Мне кабинет Ильи Григорьевича нравился: он не был щегольски-показным, как некоторые другие писательские кабинеты. В нем спокойно и удобно. Для человека, который добрую треть жизни проводил в самолетах и вагонных купе, в гостиничных номерах и холлах отелей, он был надежным рабочим прибежищем. Кабинет на даче был просторнее и красивее. Может быть, этот "московский" кабинет нравился мне больше потому, что я в нем хорошо себя чувствовал и провел много замечательных часов. Уже входя в него, я ощущал особую настроенность слушать и размышлять. Тут было все "эренбурговское", что не могу сказать о многих других писательских кабинетах, так странно иногда непохожих на своих хозяев.
2
Впервые я увидел Илью Григорьевича, будучи почти подростком, на его вечере в Доме печати. Загадочно и сдержанно улыбаясь, откидывая рукой падающие на глаза волосы, он рассказывал любопытным москвичам о Рене Клэре, Абеле Гансе, Эпштейне, Фейдере, Ренуаре. Попутно демонстрировались фрагменты фильмов французских авангардистов. Он сам привез из Парижа несколько коробок волшебной пленки. Я уже тогда читал на школьных вечерах рассказ из "Тринадцати трубок", тот, что начинается: "Есть много прекрасных городов: всех прекрасней Париж...", и с нетерпением ожидал, когда он достанет из кармана трубку, ибо видел в журнале "Тридцать дней" его фотографии с неизменной трубкой. Но трубка в тот вечер не появилась: может быть, он забыл ее дома или ему не хотелось курить... Это было разочарованием, которое только отчасти искупили кадры из "Афиши" и "Париж уснул".

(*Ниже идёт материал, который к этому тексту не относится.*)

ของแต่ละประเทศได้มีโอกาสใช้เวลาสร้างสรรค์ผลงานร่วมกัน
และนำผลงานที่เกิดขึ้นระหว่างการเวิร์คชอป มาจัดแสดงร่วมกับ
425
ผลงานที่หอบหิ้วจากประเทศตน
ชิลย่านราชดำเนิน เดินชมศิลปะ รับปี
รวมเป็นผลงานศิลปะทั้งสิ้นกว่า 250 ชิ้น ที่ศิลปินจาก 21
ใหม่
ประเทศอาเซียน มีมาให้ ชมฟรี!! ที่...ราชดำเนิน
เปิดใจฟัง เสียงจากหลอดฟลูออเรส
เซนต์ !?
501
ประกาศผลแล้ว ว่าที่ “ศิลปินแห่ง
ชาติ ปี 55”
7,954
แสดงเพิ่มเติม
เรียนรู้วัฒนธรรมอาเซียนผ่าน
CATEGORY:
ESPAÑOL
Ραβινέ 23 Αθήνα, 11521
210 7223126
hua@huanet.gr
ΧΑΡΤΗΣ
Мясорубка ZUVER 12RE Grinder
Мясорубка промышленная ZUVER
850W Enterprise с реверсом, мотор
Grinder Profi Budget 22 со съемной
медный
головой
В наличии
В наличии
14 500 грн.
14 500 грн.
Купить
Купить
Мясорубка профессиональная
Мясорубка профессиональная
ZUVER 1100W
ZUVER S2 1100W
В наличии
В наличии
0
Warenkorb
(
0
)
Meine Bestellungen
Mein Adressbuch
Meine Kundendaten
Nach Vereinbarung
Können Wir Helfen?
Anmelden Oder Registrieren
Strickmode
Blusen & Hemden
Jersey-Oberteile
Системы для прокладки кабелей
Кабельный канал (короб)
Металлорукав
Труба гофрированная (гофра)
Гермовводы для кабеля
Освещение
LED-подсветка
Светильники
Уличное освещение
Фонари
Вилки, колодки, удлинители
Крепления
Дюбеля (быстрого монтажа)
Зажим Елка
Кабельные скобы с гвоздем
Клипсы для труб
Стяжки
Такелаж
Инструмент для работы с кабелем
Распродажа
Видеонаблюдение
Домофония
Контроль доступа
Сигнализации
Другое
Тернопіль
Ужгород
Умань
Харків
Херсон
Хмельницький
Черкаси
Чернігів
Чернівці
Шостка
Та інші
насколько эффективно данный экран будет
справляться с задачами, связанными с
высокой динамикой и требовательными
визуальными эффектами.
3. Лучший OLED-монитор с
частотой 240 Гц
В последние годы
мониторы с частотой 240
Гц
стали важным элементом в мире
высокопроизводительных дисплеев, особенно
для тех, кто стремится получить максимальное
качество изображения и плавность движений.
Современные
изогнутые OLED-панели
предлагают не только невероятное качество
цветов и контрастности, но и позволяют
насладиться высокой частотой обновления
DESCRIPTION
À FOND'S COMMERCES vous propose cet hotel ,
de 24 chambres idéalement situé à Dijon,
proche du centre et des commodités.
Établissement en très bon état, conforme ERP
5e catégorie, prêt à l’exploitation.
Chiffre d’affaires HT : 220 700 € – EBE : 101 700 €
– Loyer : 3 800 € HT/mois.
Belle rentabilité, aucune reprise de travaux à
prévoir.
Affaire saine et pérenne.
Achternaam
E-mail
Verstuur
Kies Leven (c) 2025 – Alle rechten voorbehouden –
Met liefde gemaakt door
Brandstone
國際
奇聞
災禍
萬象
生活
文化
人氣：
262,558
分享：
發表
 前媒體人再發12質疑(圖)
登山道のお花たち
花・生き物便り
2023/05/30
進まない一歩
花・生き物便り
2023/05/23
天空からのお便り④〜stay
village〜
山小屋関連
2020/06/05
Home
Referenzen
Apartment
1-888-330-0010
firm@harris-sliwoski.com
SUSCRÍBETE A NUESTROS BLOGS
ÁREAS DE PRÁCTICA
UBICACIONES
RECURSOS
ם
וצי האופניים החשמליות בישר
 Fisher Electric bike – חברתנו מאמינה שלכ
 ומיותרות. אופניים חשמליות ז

Шли годы, и мы прочитали прекрасный цикл статей о романах Ф. Мориака, А. Мальро, А. Моравиа, Л. Селина, Ж. Ромэна, о философских книгах М. Унамуно, П. Валери и других. Все это проглатывалось с азартом и жадностью. Обычно статья Эренбурга предваряла перевод отмеченной им книги на русский язык, и когда она выходила, мы уже знали, что это такое. Как и многие мои ровесники, в 30-е годы я впервые узнавал о людях и событиях европейской культуры из статей и выступлений И. Г. Эренбурга.
В годы, когда за границу ездили лишь немногие, путевые очерки Эренбурга знакомили нас с иными странами, городами, нравами, происшествиями. Коммерческие аферы Ивара Крейгера, Томаса Бати, голливудских бизнесменов, французские парламентские бури, плебисцит в Сааре, баррикады шуцбундовцев - обо всем этом и о разном другом Эренбург рассказывал увлекательно и со знанием дела.
Хорошо знакомая эренбурговская ирония, так же как прославленные трубки, фотоаппарат "лейка" с еще невиданным у нас боковым видоискателем, беспрерывные вояжи по свету с приключениями на пограничных постах и в карантинах - все эти приезды и отъезды так прочно связывались с представлением об авторе "Хулио Хуренито", что иного, другого Эренбурга, казалось, и представить невозможно.
Потом пришла пора Народного фронта Испании, антифашизма, французской трагедии 40-го года, и снова Эренбург делается нашим комментатором в стремительно меняющемся мире, в том потрясенном мире, где все нас касалось ближе, чем раньше. Пришли дни, когда ирония стала казаться ненужной, неуместной и даже оскорбительной. Но - странное дело! - каждый раз, когда манера Эренбурга грозила превратиться в манерность, ирония - в пустой смешок, что-то случалось в большом мире истории, и Эренбург повертывался к нам новой стороной и вновь оказывался нужным и незаменимым. В сущности, он не менялся: это не было духовной трансформацией - он оставался самим собой, он именно поворачивался.
Война! Ирония не исчезала, но она сочеталась с мужеством и гневом. Романтическая сентиментальность - с глубокой человеческой жалостью. Эренбург первым ввел в обиход презрительное "фриц". И с полос "Красной звезды", самой читаемой газеты тех лет, замелькали его бесчисленные: "Фриц-блудодей", "Фриц-философ", "Суеверный фриц", "Фриц-хитрец", "Фриц в Шмоленгсе", "Ископаемый фриц", "Фриц-биолог", "Фриц-нарцисс", "Фрицы этого лета", "Сумерки фрицев" и т. п. Конечно, тут был элемент упрощения, но нужно видеть разницу между беспристрастием исторической ретроспекции и пахнущей гарью листовкой со сводкой Совинформбюро.